Помолчал, отмякая, и заулыбался.

— Дойдем до рюмочной? Нет-нет, по сто грамм, не больше.

Теперь он спит в «Красной стреле». А я прибрал грязную посуду, доподмел комнату и присел к столу…

* * *

— Невежда! Надо знать, что Одесса четвертым городом империи была — после Петербурга, Москвы и Варшавы. Четвертым городом империи, а не южной провинцией. Вы, я вижу, большой любитель книжек. Это все — ваши? А вторую в России Публичную библиотеку — после Императорской Петербургской — где мы имеем, вы знаете? Так что же вы знаете за Одессу? Что на Дерибасовской открылася пивная? И вы еще будете ухмыляться мне за Одессу-маму?! Ухмыляйтесь лучше за себя.

Так отчитал меня старик одессит, не успел я ступить с моей спутницей на одесскую землю.

Каменным крабом лежит этот город на высоченном крутом берегу черноморской бухты. Два пригорода его — левый и правый, Пересыпь и Молдаванка — две его клешни, едва не во весь размах которых — порт.

Фасад города — Приморский бульвар. С Приморского бульвара стопятидесятиступенчатая лестница от памятника Ришелье спускается к центральному пирсу — она и есть парадная лестница Одессы.

А ее черный ход — железнодорожный вокзал.

С черного хода жарким июньским днем мы и пожаловали. И как только выбрались из привокзальной толчеи, так и пошли, и пошли — остановиться не могли! — улицей платанов в их просторной тени с прорывами солнца на перекрестках, улицей балконов в диком винограде, двориков в диком винограде, улицей, раскатившейся от привокзального сквера до цветущего Приморского бульвара — до самого синего моря.
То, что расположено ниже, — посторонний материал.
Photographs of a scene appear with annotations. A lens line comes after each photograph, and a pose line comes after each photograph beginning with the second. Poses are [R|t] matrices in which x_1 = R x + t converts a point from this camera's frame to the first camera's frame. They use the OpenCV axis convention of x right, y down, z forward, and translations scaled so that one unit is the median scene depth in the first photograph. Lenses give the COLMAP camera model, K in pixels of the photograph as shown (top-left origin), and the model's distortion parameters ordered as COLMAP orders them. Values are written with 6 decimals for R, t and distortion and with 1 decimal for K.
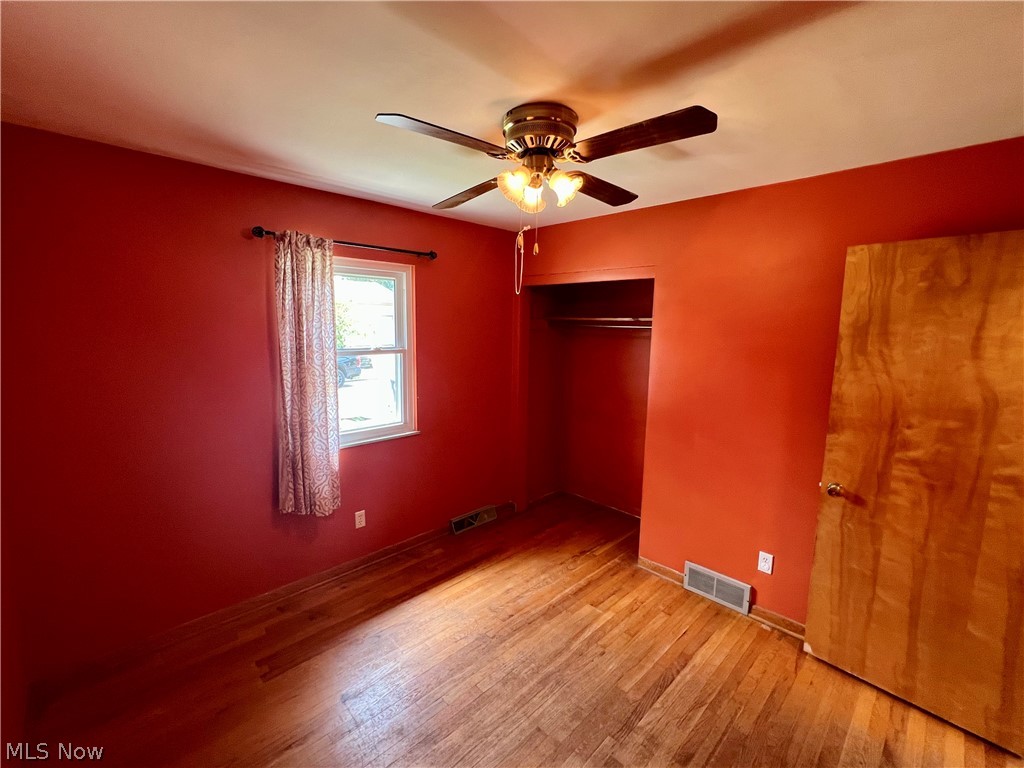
lens RADIAL K [[442.1, 0, 503.9], [0, 442.1, 381.8], [0, 0, 1]] dist [-0.001698, 0.000957]
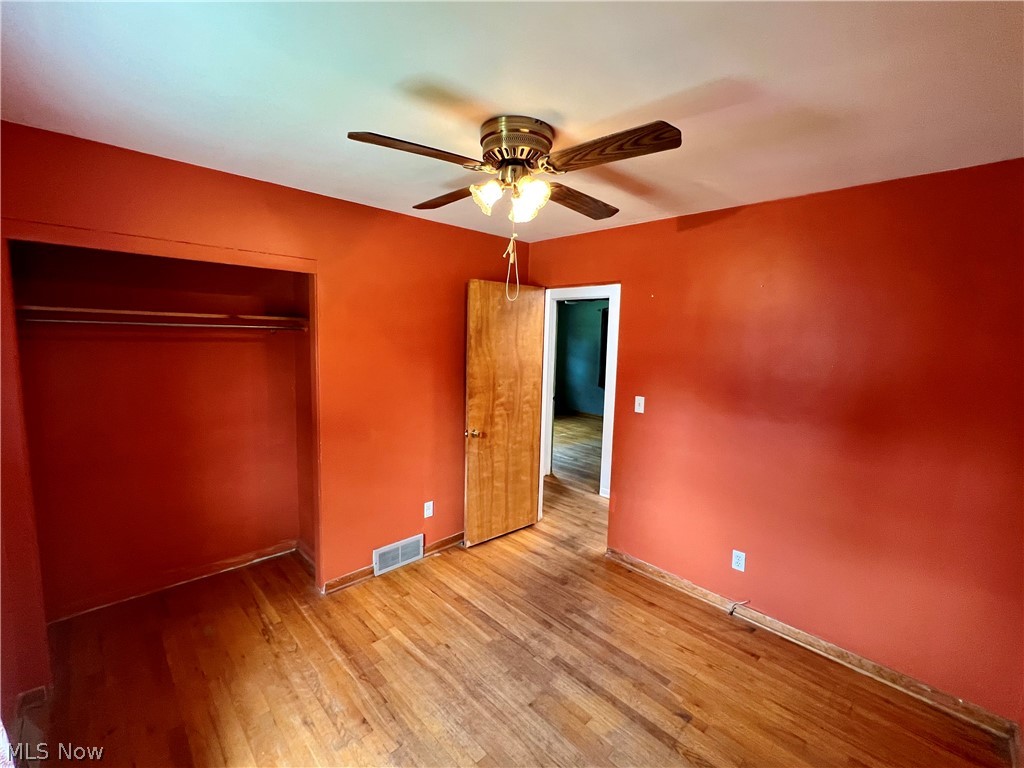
lens RADIAL K [[442.1, 0, 516.9], [0, 442.1, 381.6], [0, 0, 1]] dist [-0.001698, 0.000957]
pose [[-0.007530, -0.123754, 0.992284, -0.785431], [0.103587, 0.986877, 0.123866, -0.117458], [-0.994592, 0.103721, 0.005388, 0.825928]]
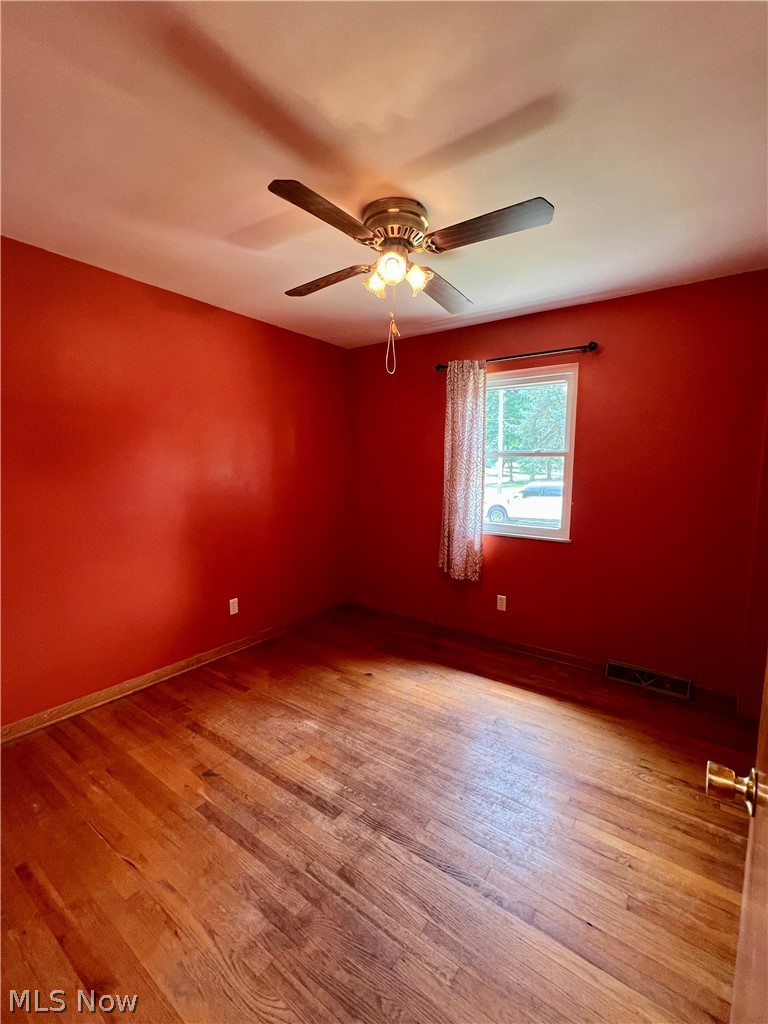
lens RADIAL K [[442.1, 0, 390.8], [0, 442.1, 510.6], [0, 0, 1]] dist [-0.001698, 0.000957]
pose [[0.179482, 0.085652, -0.980025, 0.990460], [-0.135749, 0.988829, 0.061560, 0.067431], [0.974350, 0.121988, 0.189104, 0.682226]]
Просыпаемся с первой над окном пичужкой, настраивающей свою тонюсенькую свистульку. В заревой прохладе двора окупываемся из-под колонки, вспоминая Александра Сергеевича — его: тут недостаток важный — чего б выдумали? — Воды. И отправляемся на свиданье с городом.

В рассветной пустынности улиц он весь как на ладони — каждой лепниной, каждым карнизом к твоему вниманью. Солнце и крыш не коснулось еще, обещается только где-то. И такая тишина стоит, что сипенье забытого на газоне шланга далеко-далеко слышно.